Joel 2:1 commands the blowing of the shofar.

February 17, 2010

First Reading
View Bible Text

Commentary on Joel 2:1-2, 12-17

Joel 2:1 commands the blowing of the shofar.

This is not a call to a festival or celebration, but a warning sent straight from God. In language reminiscent of Amos 5:18-24, this introduction proclaims that not only is the day of the LORD coming, it is near (verse 2). “The day of the LORD” appears only in the prophetic books, and each occurence refers to a time when God is angry with the people.

Here in Joel, the whole first chapter is a preparation for this announcement as the people are called on to wake up and lament, put on sackcloth, and prepare for a solemn assembly. The word “solemn assembly” appears at the end of the festival of booths in Leviticus 23:36, Numbers 29:35, and Deuteronomy 16:8 and is a day of no work when the people assemble to celebrate and offer sacrifices. Here, the announcement is a call to assemble, but to assemble as a community dressed in sackcloth to lament before God. The people are to gather to seek God’s face in a posture of sorrow.

God appears in many ways in the Old Testament, as savior in Exodus, as a rock or refuge in the psalms, and as a parent in Hosea. Here is one of the more fearsome images of YHWH: Sabboth, which literally means, “God of the armies.” That title is not explicitly used here, but verse 3 clearly indicates that the day of the LORD comes as a great and powerful army, and the verses between the lectionary sections describes this. The image of God’s army is no accident, for the issue that precipitates this call to assemble is a locust infestation that is destroying the land (1:4). This infestation is set in parallel to God’s army in 2:25.

Did the ancient people believe that God caused natural disasters? There is no doubt that they did. However, we now understand that natural disasters are complex phenomenon caused by a host of factors including human activity, and we no longer see them as punishment from God.

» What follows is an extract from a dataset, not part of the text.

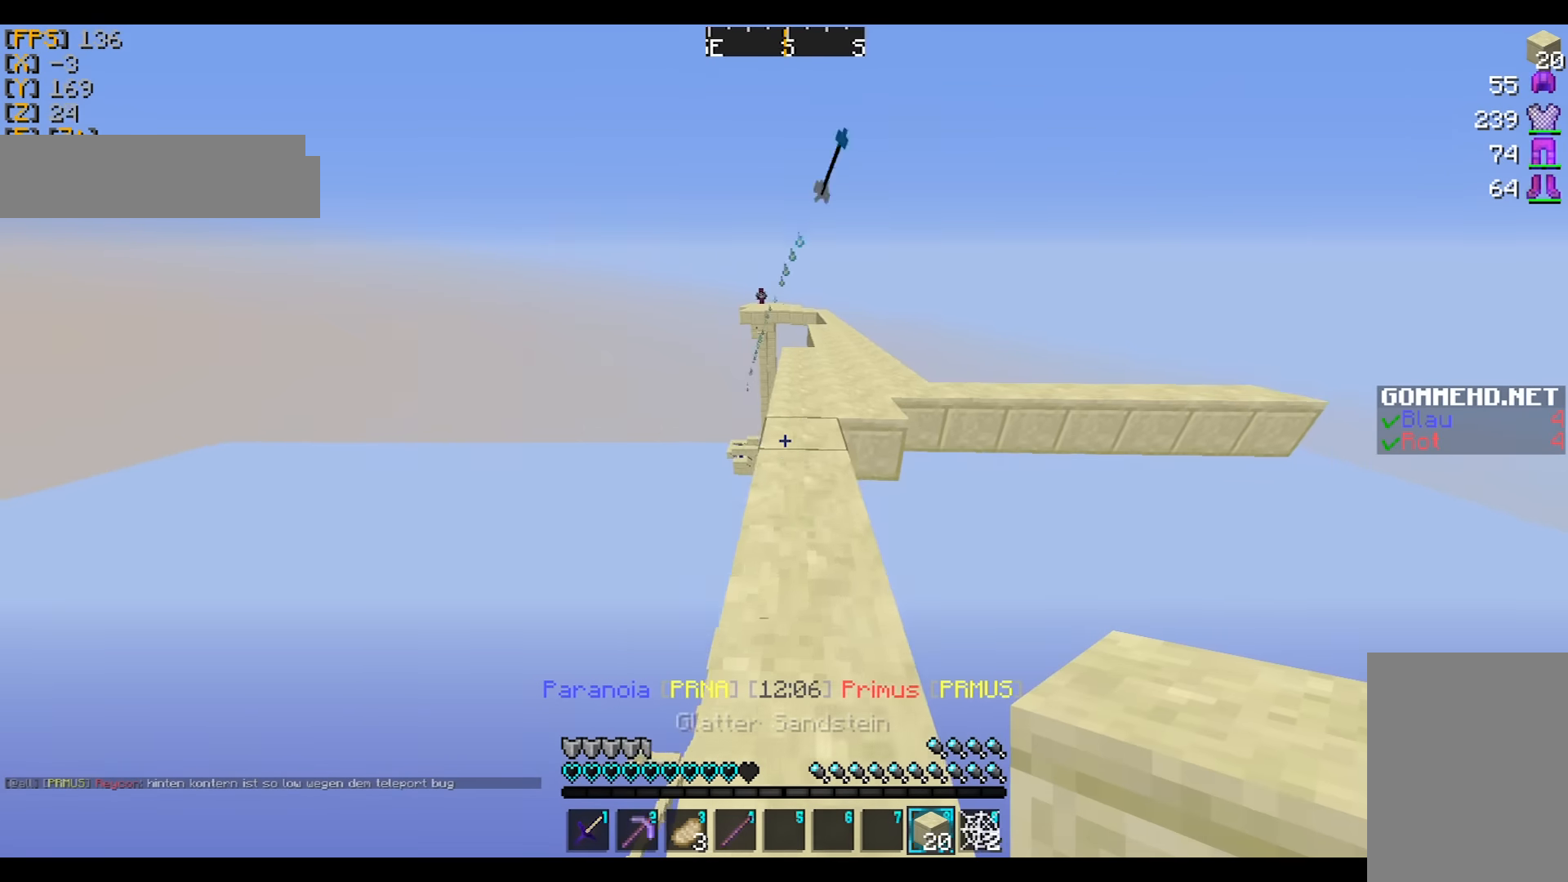
{"keys": ["w"], "mouse": [], "events": []}
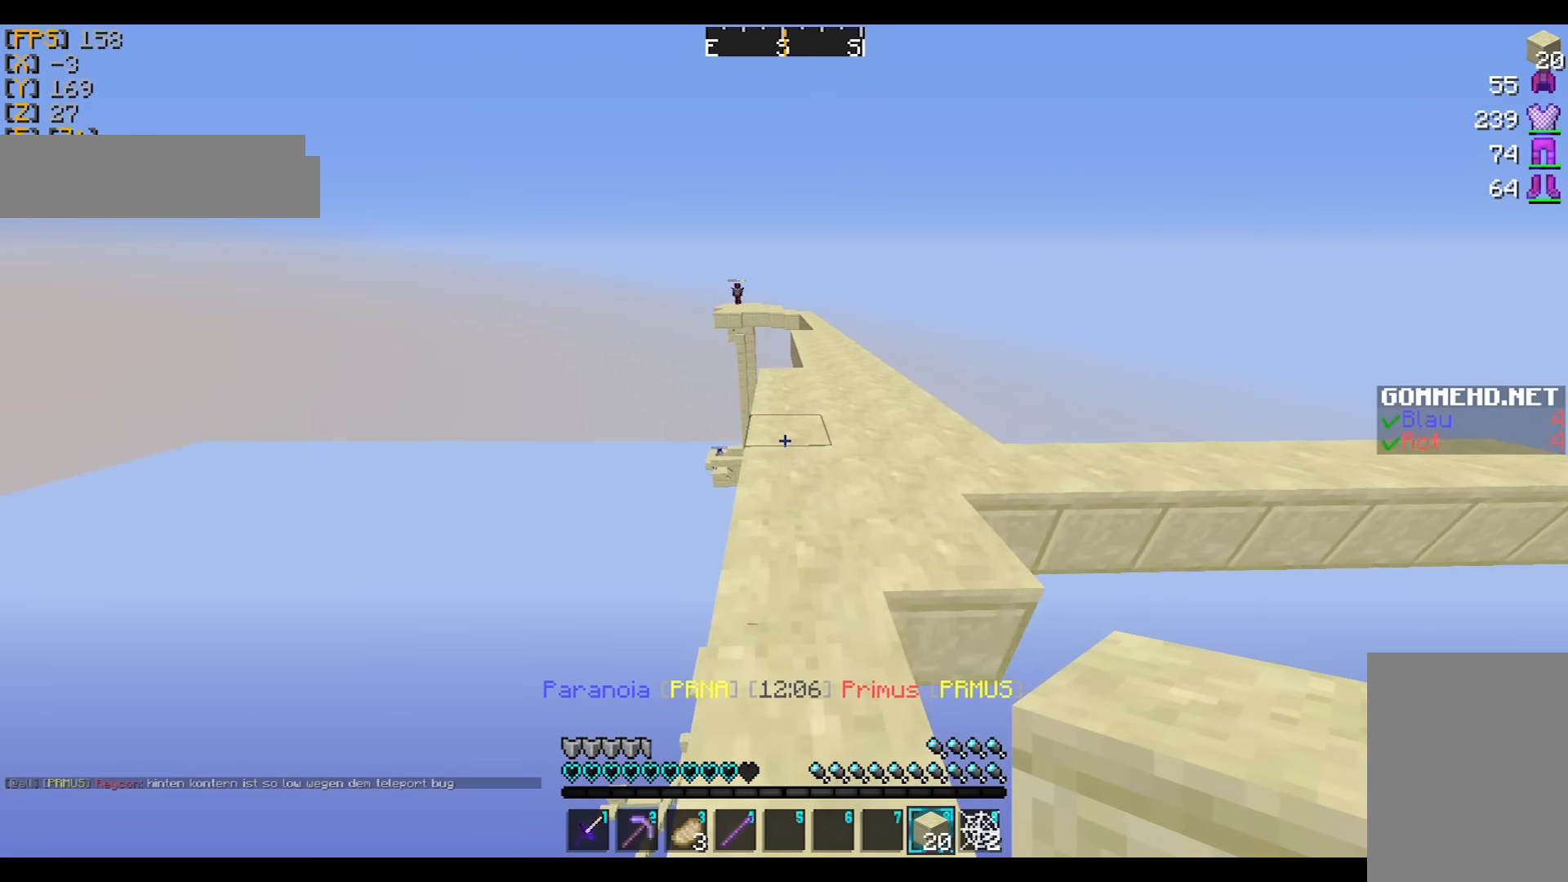
{"keys": ["d", "w"], "mouse": [], "events": [[500, "d", "down"]]}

So what are we to do with this imagery? One point of this story is to stress God’s great power. Only the greatest of the gods in the ancient near East could control nature, and this example demonstrates that power of God. The creation responds only to its Creator. In other words, make no mistake about the power of our God.

Also, this metaphor and its question about God’s actions can also remind us of something else. Even in our modern world, God’s complete self is still a mystery to humans. We really do not know all of the answers either to natural disasters or the acts of God. At the beginning of Lent, this is a good place to tarry, for modern folks tend to think we have the world all figured out. Yet, there is a huge amount that is simply beyond our control or even understanding. We are made of dust and to dust we will return, as the liturgical imposition of ashes reminds us on this day. God is immortal and powerful, and we are, even with all of our modern knowledge, humans made from the dirt.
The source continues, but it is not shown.